Tuesday, February 2, 2016

Journal 3 - Dani Miller

Part One:
One of the two ideas that I liked from Hugo was the one that talked about assumptions. Hugo said that "assumptions are necessary elements in a successful bas of writing operations (pg. 19). I actually went through and highlighted some of my favorite assumptions that I could possibly borrow if I ever get stuck in a piece of writing. I also really liked the exercise that he put in the book on page 30 for the final exams. Hugo was saying that while the students focused on the exercise, they were able to get over the other obstacles that were preventing them from being able to write a decent poem (pg. 31). I remember always having problems in other classes when it came to writing and sometimes I would work on something else that wasn't relevant to what I had previously worked on to get over the writer's block I had come across. I will probably be using that exercise as well if I ever get stuck in writing to help me out.

In 4GIB, I really liked the kick-starters they had for the poems. I know we didn't have to read that section, but I always like finding something that can help me with writing. This will somewhat tie into my next section on writing my own poems, but I find inspiration in other's ideas. There have been many times where I am listening to something or reading something and it inspires me to write something of my own. So to have a list of possible hints on what to write, it's nice.

Question: Do you think it's important to be worried about being recognized as a writer rather than writing something for yourself?

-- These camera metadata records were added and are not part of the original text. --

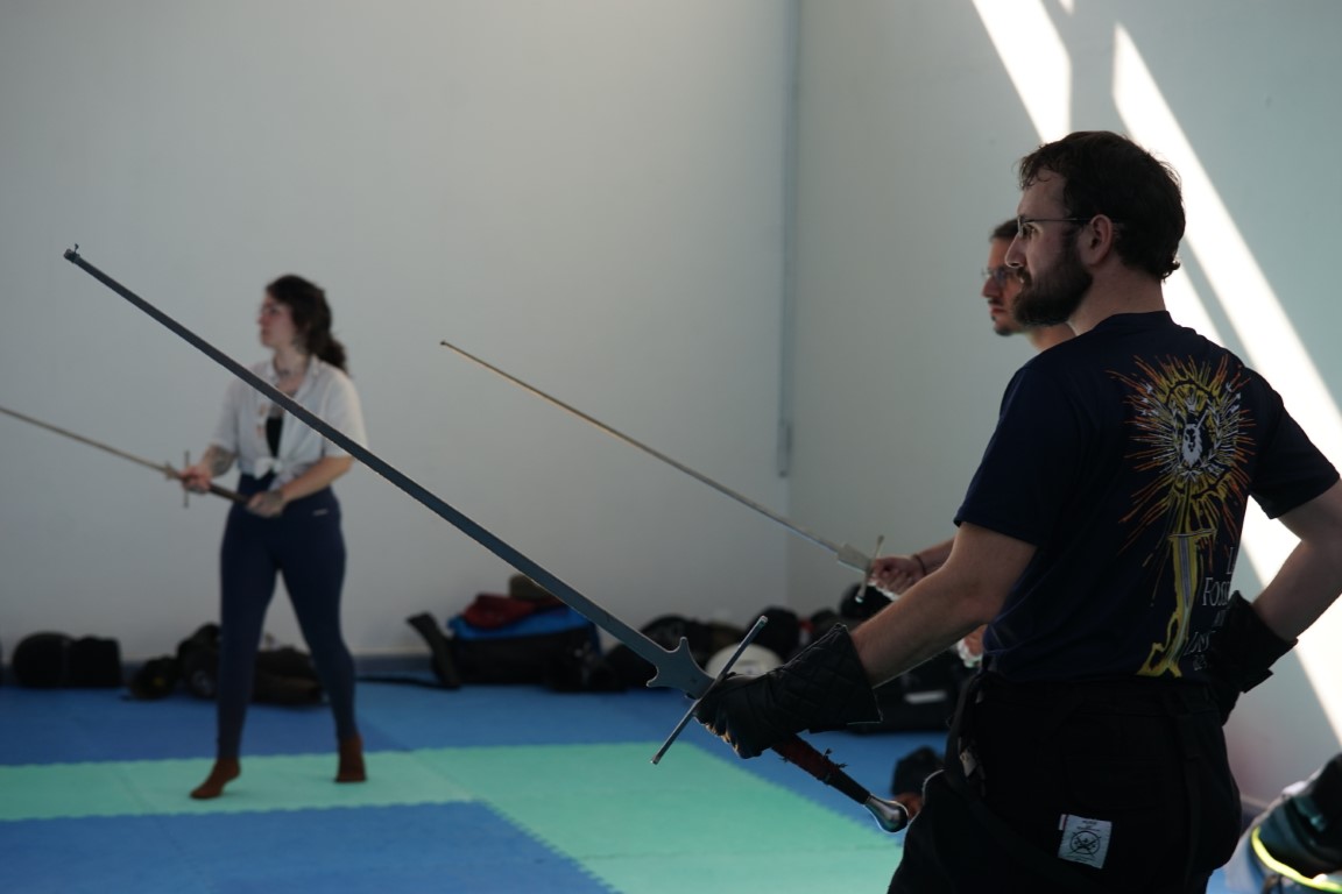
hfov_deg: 27.0
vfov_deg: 18.2
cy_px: 447
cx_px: 671
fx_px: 2796
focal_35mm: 75
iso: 320
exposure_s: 1/160
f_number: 4
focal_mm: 75
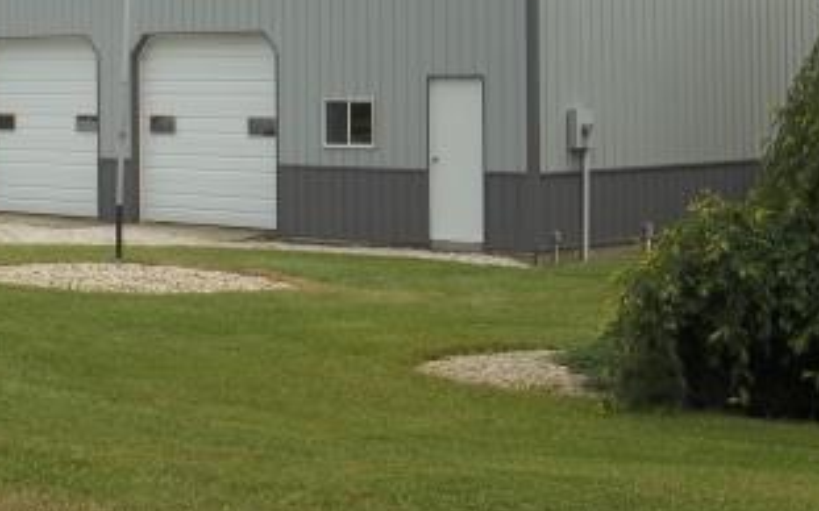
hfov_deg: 22.8
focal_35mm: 91
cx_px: 435
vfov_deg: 14.2
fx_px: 2030
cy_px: 66
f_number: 8.8
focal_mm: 8.3
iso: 64
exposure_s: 1/160
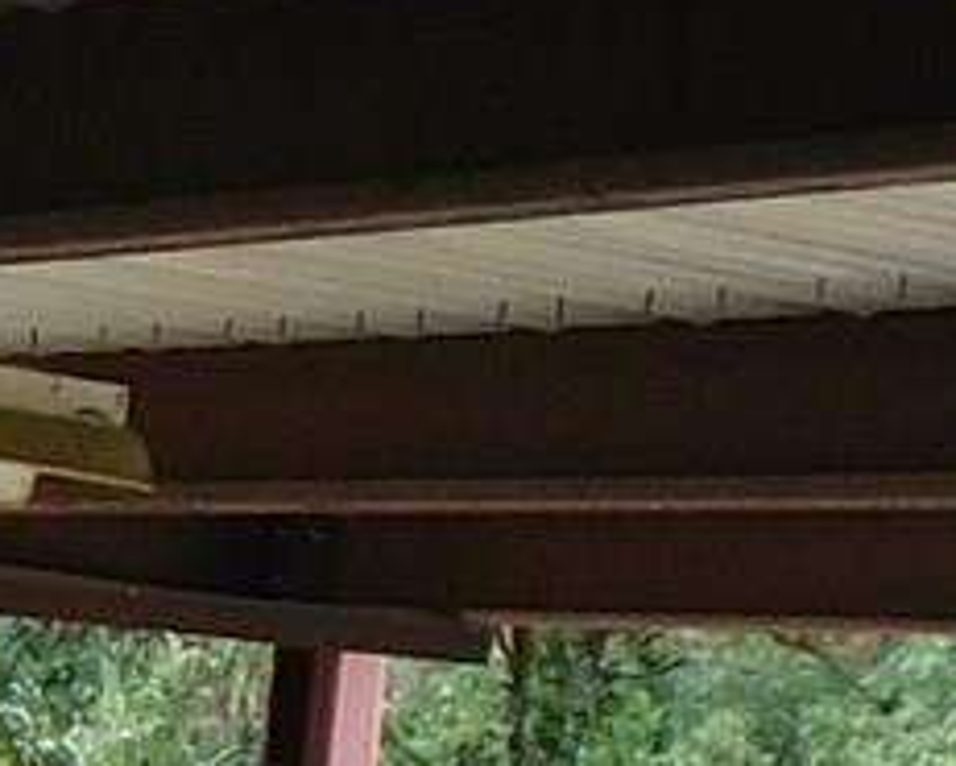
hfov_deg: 8.3
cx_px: -844
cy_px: 1404
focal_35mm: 224
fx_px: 6341
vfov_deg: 6.7
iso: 125
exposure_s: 1/30
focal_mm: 4
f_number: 3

Why or why not?

Part Two:

I will admit that I never had any formal "training" when it came to writing poems, so everything that I am learning in the books is really awesome. I did find the topic of "Triggering Towns" and how you don't know exactly what you're writing until you start writing to be a useful. There have been many times that I didn't know what I was writing until I started writing and the words just came forth. To learn that there is someone out there (Hugo) that feels that this process of writing is normal is really refreshing. I do like the kick-starts in the book and find that those will be really useful and I have already taken to using some of them. I can't remember if this was in the book or not, but I do remember coming across a piece of information that I found to be helpful: if you're ever stuck, just read someone else's work. Sometimes that will help you with whatever road block you may be having.

One of the processes that I use is I take inspiration from whatever I may be watching, reading, or listening to. There have been countless times where I would be listening to a song and find that I want to write my own interpretation to it, or expand on the story that the artist is expressing in it. But I have a lot of difficulty coming up with my own ideas and being able to flesh them out. There doesn't seem to be too many original works out there and I guess I am wanting to write something that is so unique, that no one has ever read it before. That may be a far off dream, but I'm sure as I keep writing, something will come to me.


  1. I think you should write something for yourself first and foremost (if you can get away with it). Once you start writing to get famous, I think you start to lose your voice and may not end up loving what you produce. I personally would rather write something I'm proud of and then work towards getting that recognized, instead of writing something that I don't really enjoy just for the fame.
    I also really understand where you're coming from with the original work. I have thought of that before too, but every time I think I have something crazy unique, I find thousands just like it. You'll get there! :)

  2. I'm pretty sure that no one gets formal training when it comes to writing well. You simply do it or you don't. Their is no trying it. I don't mean so sound like Yoda, but his words ring true here.

  3. Wow, your question is really though provoking. While thinking about it. I have thought "What's the point of writing if you aren't going to be recognized as a writer? If you are writing aren't you by default going to be recognized as a writer whether or not your writing is meaningful to others or not?" I guess we have to decide what defines a writer. Are you a writer if you are just writing? Or are you only a writer when your work makes an impact or has meaning? It's an interesting and debatable topic!
    I've never thought to find inspiration in other peoples writing and works. In my mind, I thought it would be stealing ideas. But now I have an open mind and have rid of that thought since. I would like to try finding inspiration when I can't seem to find it myself. I liked your blog post Dani!